◆ What is needed ◆
Exact copies of all the records are the expected output.
Extracted material START
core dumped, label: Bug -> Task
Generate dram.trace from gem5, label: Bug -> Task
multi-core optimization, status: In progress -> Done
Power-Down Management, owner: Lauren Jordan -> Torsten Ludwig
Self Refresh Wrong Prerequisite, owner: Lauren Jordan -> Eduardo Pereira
Extracted material END
◆ Answer area ◆
core dumped, label: Bug -> Task
Generate dram.trace from gem5, label: Bug -> Task
multi-core optimization, status: In progress -> Done
Power-Down Management, owner: Lauren Jordan -> Torsten Ludwig
Self Refresh Wrong Prerequisite, owner: Lauren Jordan -> Eduardo Pereira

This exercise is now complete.